It’s almost ten when Alfred calls me.
“Are you ready?” he asks.
I am already on my bike, and I lift my feet off the pedals as I roll downhill. The wind is in my hair. It bashes my cheeks red. “You don’t even know,” I reply, the mobile squeezed tight between my chin and my ear. I bite my tongue and grab the handlebars tight as I turn the corner at the of the street. I can see him in the distance. The sun is setting and the warm glow of summer lights up Alfred’s frame as he stands up on the roof of the school, waving at me.
“Are you ready?” he repeats. It sounds like a challenge.

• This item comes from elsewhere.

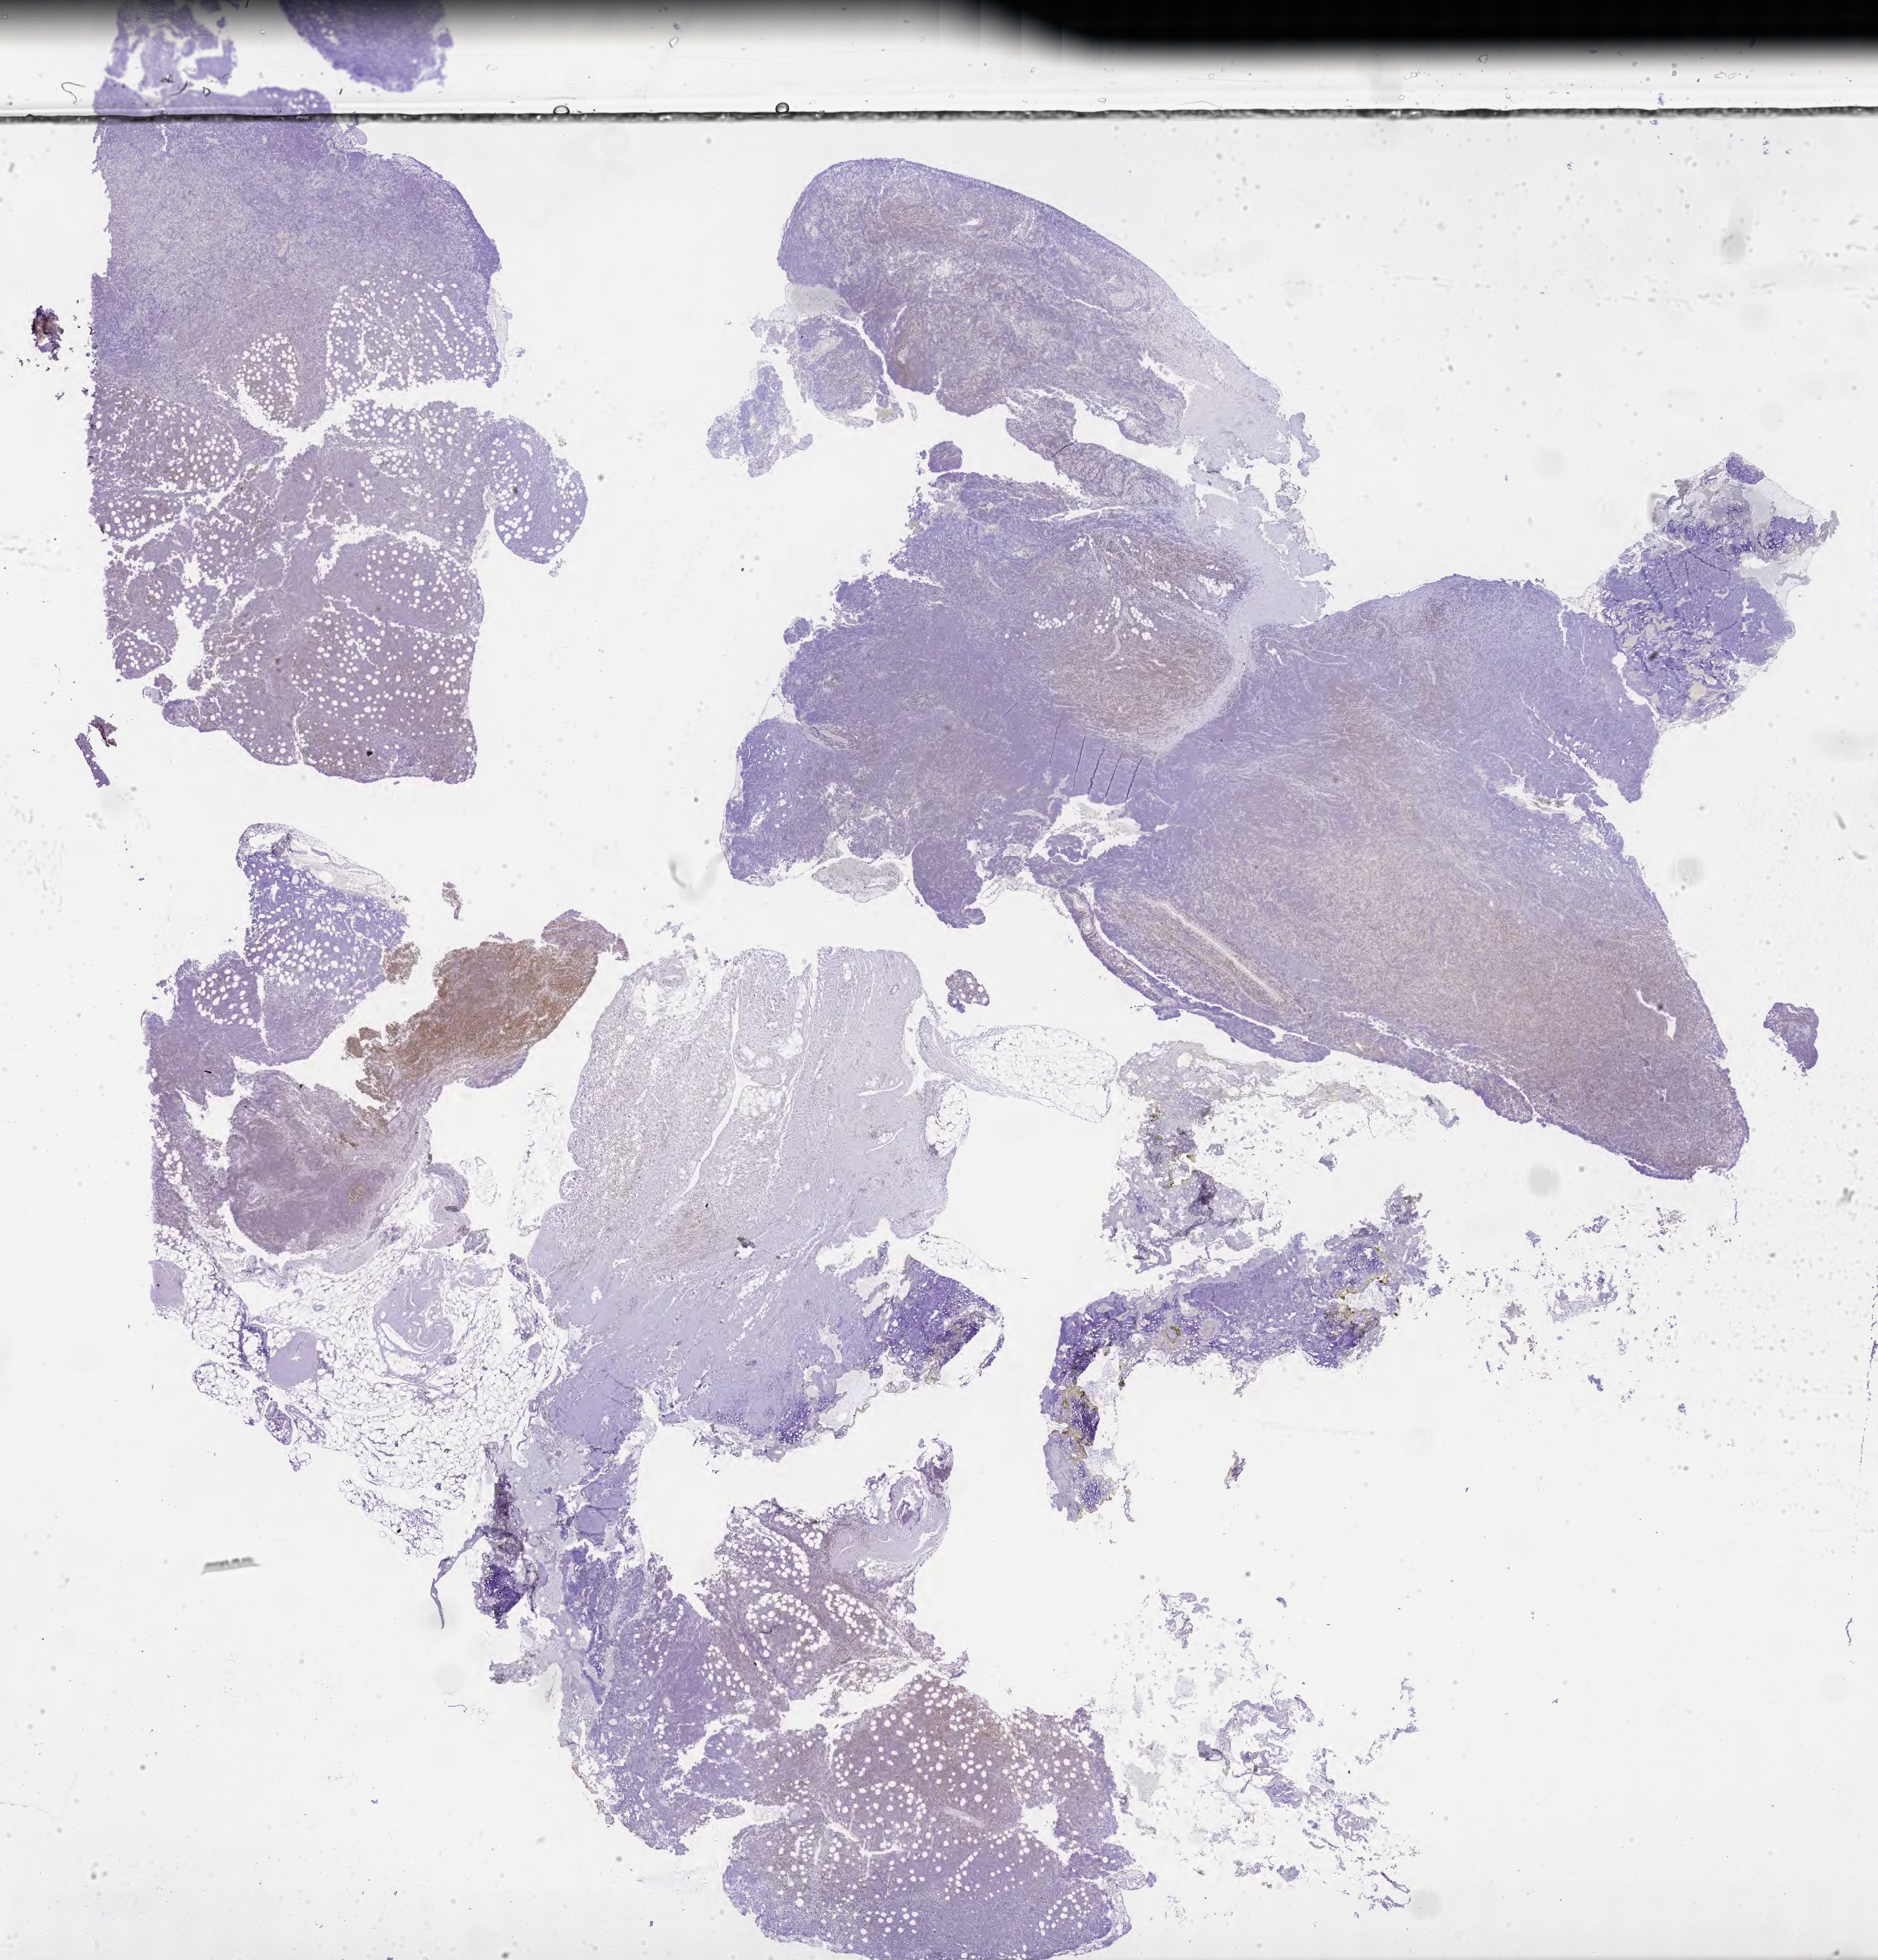
Immunohistochemistry (IHC) whole-slide image stained for BCL6 — a low-resolution overview of the entire scanned area, about 23.1 x 24.2 mm, specimen: tumor tissue. Patient: female, 72 years old.
Diagnosis: Burkitt lymphoma, NOS.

I start to pedal and I go as quickly as I can. I can hear him laugh on the other end, and it makes me laugh. My bag jumps up and down on my back every time I cross a speed bump. I can hear the bottle of vodka tip over inside. Tonight is going to be glorious.

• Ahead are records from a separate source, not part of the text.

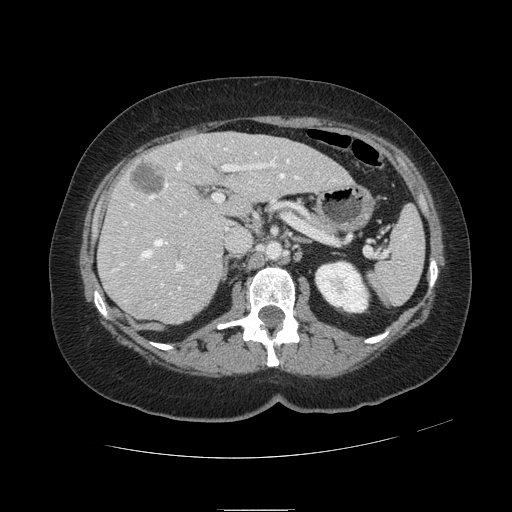
Contrast-enhanced abdominal CT, one axial slice; slice 61 of 121 in the series (ordered by position); soft-tissue window (W 400 / L 40 HU); 2.5 mm slice thickness; 512 × 512 image matrix, field of view 400 × 400 mm. Case-level facts recorded for this patient, not image findings: patient: male, age 57 years at operation; diagnosis: colorectal cancer liver metastases, imaged before liver resection; multiple liver metastases: yes; largest metastasis: 6.3 cm.
Annotated regions visible in this slice (outlined manually by an expert reader):
- hepatic veins: box from (x=113, y=148) to (x=335, y=295) px
- liver: (x=99, y=132)–(x=351, y=323)
- planned liver remnant (the part of the liver to remain after resection): (x=168, y=133)–(x=351, y=216)
- portal vein (with intrahepatic branches): (x=124, y=152)–(x=276, y=271)
- liver metastasis: (x=131, y=164)–(x=166, y=195)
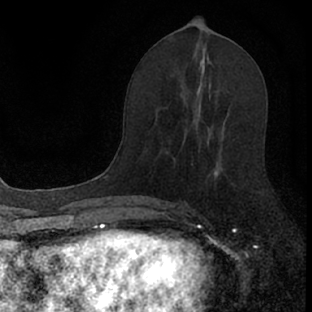
Breast MRI (dynamic contrast-enhanced), one axial slice. Slice 38 of 66 in the series (ordered by position). Cropped to one breast. Dynamic contrast-enhanced series, time point 2 of 7 at this slice position (early post-contrast). 1.5 T. TE 3.1 ms, TR 6.4 ms. 2.4 mm slice thickness. 312 × 312 image matrix, field of view 158 × 158 mm. Female patient.
Outlined on this slice (semi-automatic segmentation, software-assisted and operator-edited):
- enhancing-tissue mask used for the functional tumour volume (all voxels passing the contrast-enhancement thresholds inside the analysis volume; usually the tumour): box from (x=180, y=102) to (x=226, y=186) px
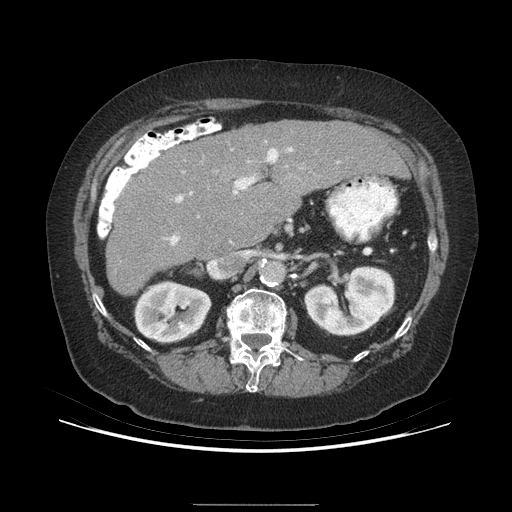
Contrast-enhanced abdominal CT (liver protocol), one axial slice; position 151 of 192 along the scan axis; reconstruction kernel STANDARD; soft-tissue window (W 400 / L 40 HU); 2.5 mm slice thickness; 512 × 512 image matrix, field of view 400 × 400 mm. From the clinical record (not read from this slice): diagnosis: hepatocellular carcinoma (patient treated with transarterial chemoembolisation; whether this scan precedes or follows treatment is not stated here); TNM stage (as recorded): Stage-I; Child-Pugh class: A; tumour nodularity: uninodular; tumour size: 3.2 cm.
Structures marked on this image (semi-automatically segmented with operator editing):
- liver parenchyma outside the tumour (the mass and vessels are separate outlines, so this box may not span the whole liver): bounding box <106,120,406,294> (left, top, right, bottom; pixels)
- portal vein: <169,147,293,246>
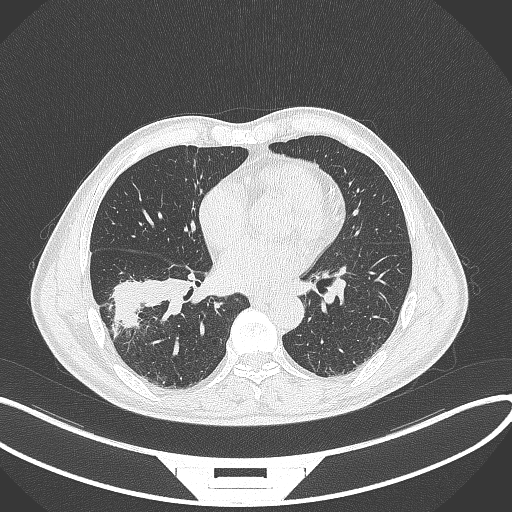
Chest CT, one axial slice. Slice 159 of 364 in the series (ordered by position). 120 kVp. Lung window (W 1500 / L -600 HU). 512 × 512 image matrix, field of view 400 × 400 mm. Patient: male, 58 years. From the clinical record (not read from this slice): clinical TNM (as recorded): T3 N0 M0; histopathological grade: G2.
Annotated regions visible in this slice (bounding box drawn by a radiologist):
- lung tumour (recorded histology: squamous cell carcinoma): box from (x=110, y=275) to (x=192, y=328) px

Mrs Henderson warned us. She said, “I know what you guys do at night,” and she said it in front of class which obviously caused everyone to laugh and Alfred to turn red. The gay jokes were never-ending.

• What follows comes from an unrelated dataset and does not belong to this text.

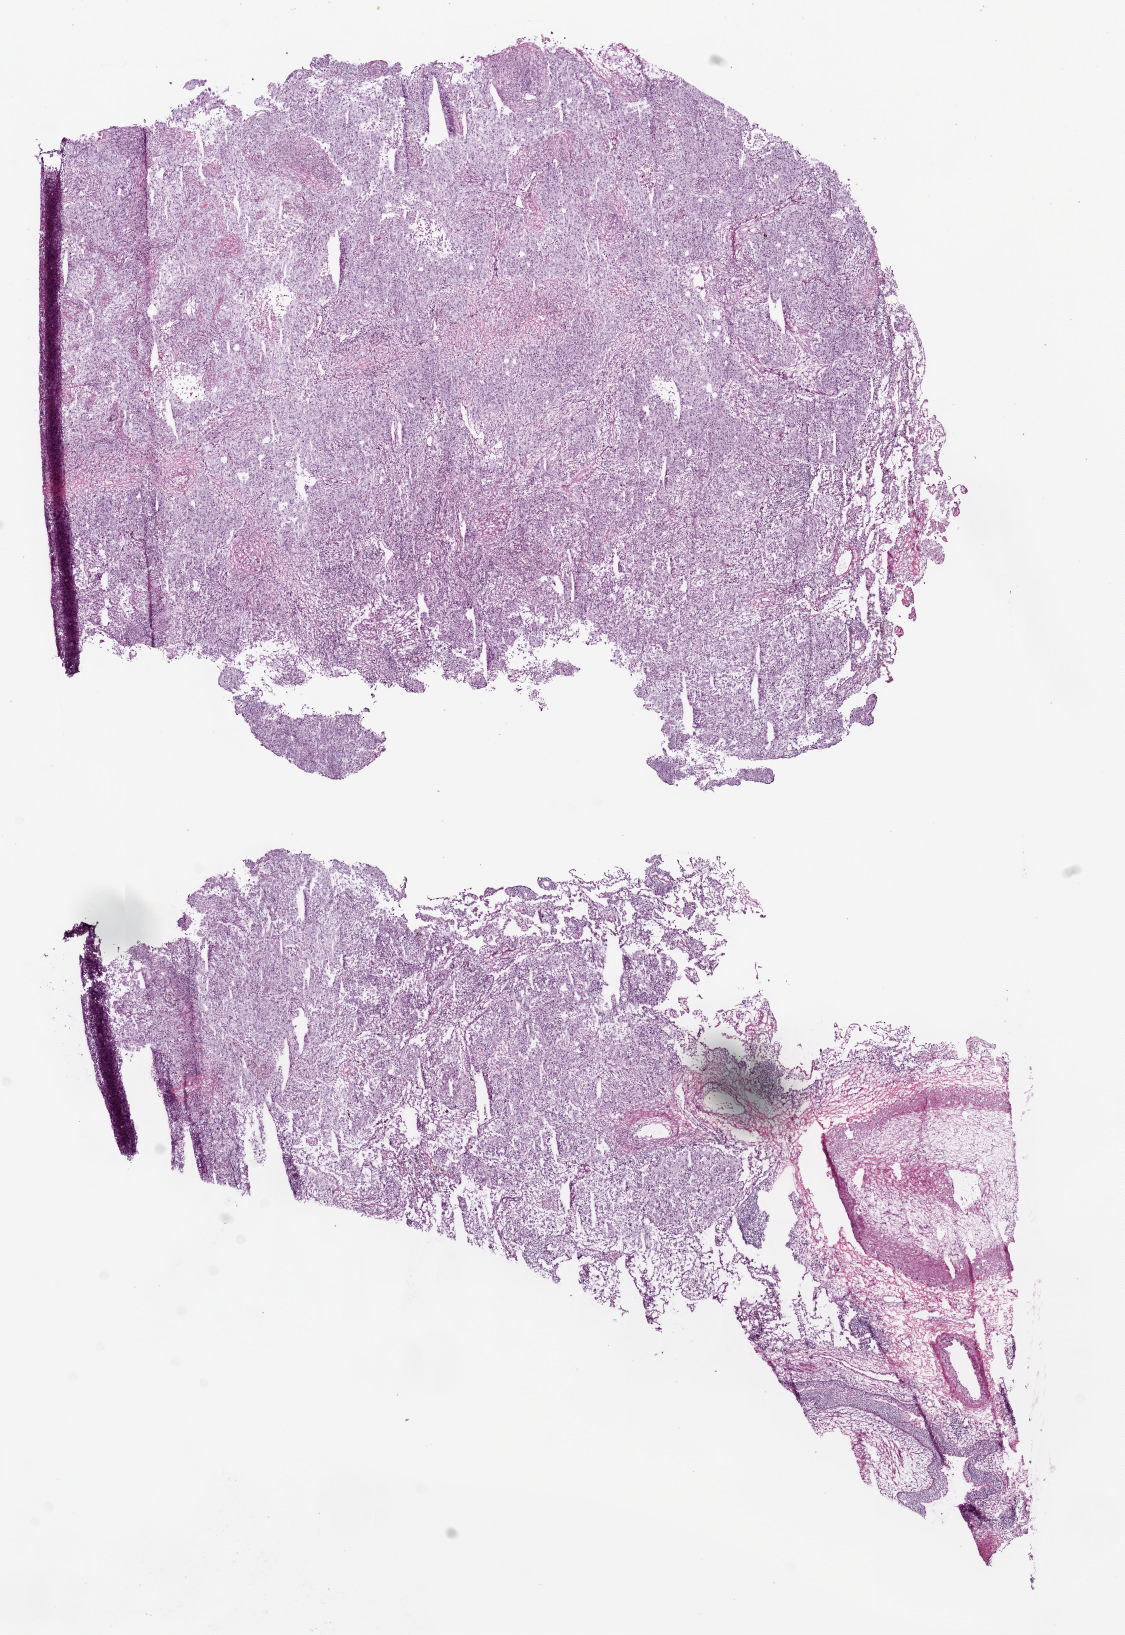
Hematoxylin and eosin (H&E) stained whole-slide image, a low-resolution overview of the entire scanned area, about 9.0 x 13.1 mm; frozen section from the bottom of the tissue portion; lung, primary tumour sample. Female, age 69 years at initial diagnosis. Pathologist review of this section (percent, as recorded): tumour cells 65%, tumour nuclei 70%, normal cells 5%, stromal cells 15%, necrosis 10%.
• AJCC pathologic stage: IB
• pathologic diagnosis: Squamous cell carcinoma, NOS (upper lobe, lung)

But I don’t think she truly knew what we were doing. If she did, I think she would’ve joined us. Because as I throw my bike up against the fence and climb it, it’s not the thrill of danger that gets my pulse going. I am not excited to break in, not even as I scale the vine on the back of the bike shed, jump to the fire escape ladder and reach for the rooftop. What gets me freaking fucking excited is this:
Him and I, on the roof, his mobile plays songs of yesterday, we share the bottle of vodka, and we read the poetry of people whose names we can no longer pronounce. And as the sun goes down, as the sky turns black, as the stars shimmer, I feel happy. I feel at home.